方法:PubMed,EMBASE,和部分国会摘要在2022年6月之前进行了评估。符合条件的研究包括RPGR-XLRP或≥80%RP患者携带致病RPGR变异的人群的特异性结果。感兴趣的终点包括视敏度(VA),视野(VF),椭球区宽度(EZW),进展为失明,和患者报告的结果(PRO)。
结果:14项研究达到了≥1个感兴趣的终点。VA的逐步下降,VF,和EZW在所有研究中都有报道。几乎所有出版物都报告了VA的年度下降(3.5%-8.2%)。VF年度下降范围为4.2%至13.3%。还观察到视网膜结构的变化(EZW变化:-177至-830μm/y)。大多数研究使用VA测量失明;基于VF的定义导致年龄约25岁的失明。PRO数据有限。
结论:已发表的证据表明RPGR-XLRP患者的VA逐渐下降,VF,还有EZW,最终导致失明。需要具有标准化终点和扩大的PRO收集的其他纵向数据来评估RPGR-XLRP的视觉下降。
方法:PubMed,EMBASE,和部分国会摘要在2022年6月之前进行了评估。符合条件的研究包括RPGR-XLRP或≥80%RP患者携带致病RPGR变异的人群的特异性结果。感兴趣的终点包括视敏度(VA),视野(VF),椭球区宽度(EZW),进展为失明,和患者报告的结果(PRO)。

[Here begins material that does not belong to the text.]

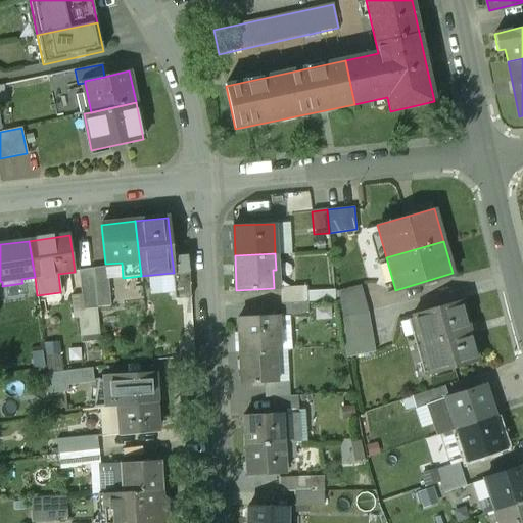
[(185,256),(172,257),(174,273),(172,273),(173,285),(187,284),(185,256)]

结果:14项研究达到了≥1个感兴趣的终点。VA的逐步下降,VF,和EZW在所有研究中都有报道。几乎所有出版物都报告了VA的年度下降(3.5%-8.2%)。VF年度下降范围为4.2%至13.3%。还观察到视网膜结构的变化(EZW变化:-177至-830μm/y)。大多数研究使用VA测量失明;基于VF的定义导致年龄约25岁的失明。PRO数据有限。
结论:已发表的证据表明RPGR-XLRP患者的VA逐渐下降,VF,还有EZW,最终导致失明。需要具有标准化终点和扩大的PRO收集的其他纵向数据来评估RPGR-XLRP的视觉下降。